TASK DATA:
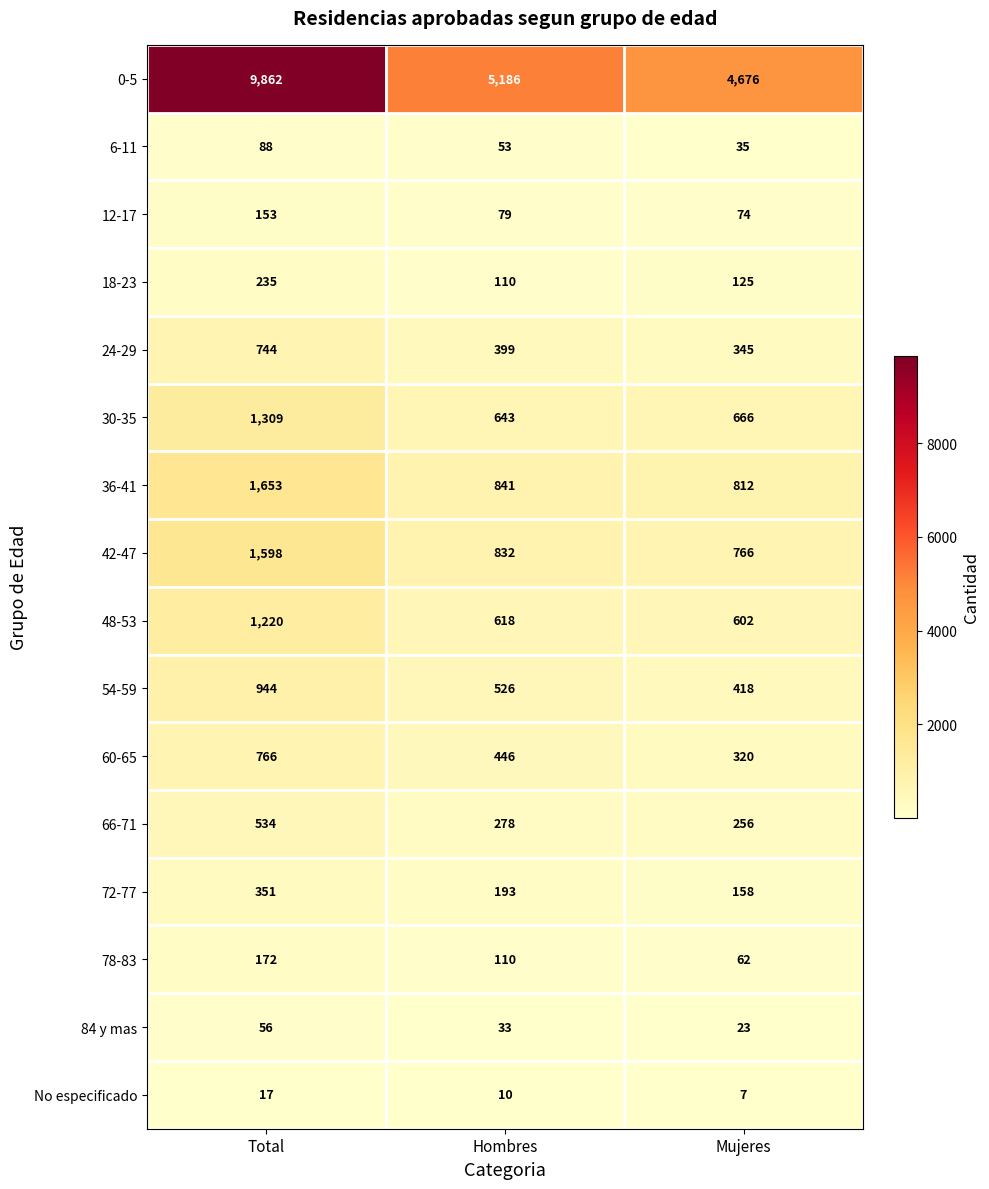

At which category is the sum across all series the highest?

Total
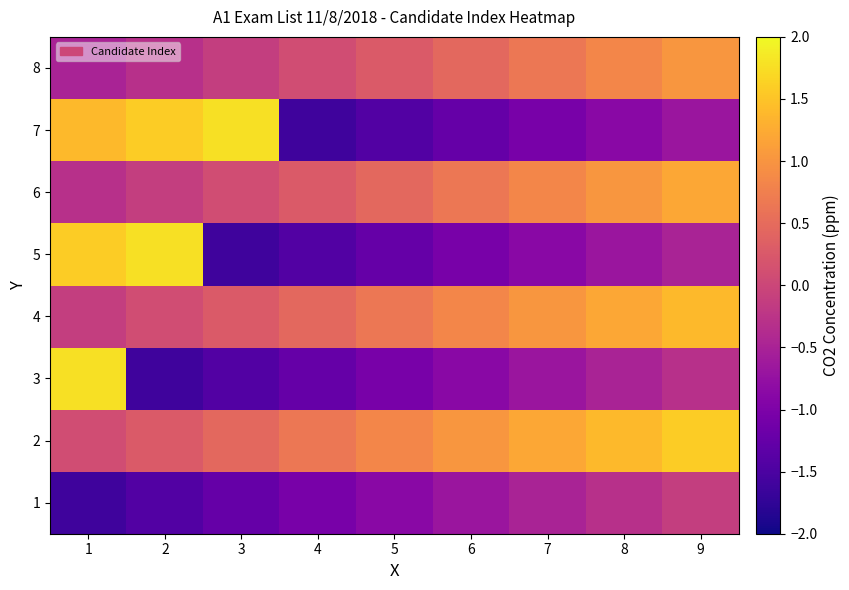

Reading left to right, transcribe all the data shown in this chart.

1: 1=-1.6	2=-1.4	3=-1.2	4=-1.0	5=-0.9	6=-0.7	7=-0.5	8=-0.3	9=-0.1
2: 1=0.1	2=0.3	3=0.5	4=0.6	5=0.8	6=1.0	7=1.2	8=1.4	9=1.6
3: 1=1.8	2=-1.6	3=-1.4	4=-1.2	5=-1.0	6=-0.9	7=-0.7	8=-0.5	9=-0.3
4: 1=-0.1	2=0.1	3=0.3	4=0.5	5=0.6	6=0.8	7=1.0	8=1.2	9=1.4
5: 1=1.6	2=1.8	3=-1.6	4=-1.4	5=-1.2	6=-1.0	7=-0.9	8=-0.7	9=-0.5
6: 1=-0.3	2=-0.1	3=0.1	4=0.3	5=0.5	6=0.6	7=0.8	8=1.0	9=1.2
7: 1=1.4	2=1.6	3=1.8	4=-1.6	5=-1.4	6=-1.2	7=-1.0	8=-0.9	9=-0.7
8: 1=-0.5	2=-0.3	3=-0.1	4=0.1	5=0.3	6=0.5	7=0.6	8=0.8	9=1.0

EXERCISE AIM:
Starting at the beginning of the data and ending with the line that contains "Reading left to", reproduce each line word for word, both ends included. Omit the pictures from your answer.

ANSWER TO THIS TASK:
At which category is the sum across all series the highest?

Total

Reading left to right, transcribe all the data shown in this chart.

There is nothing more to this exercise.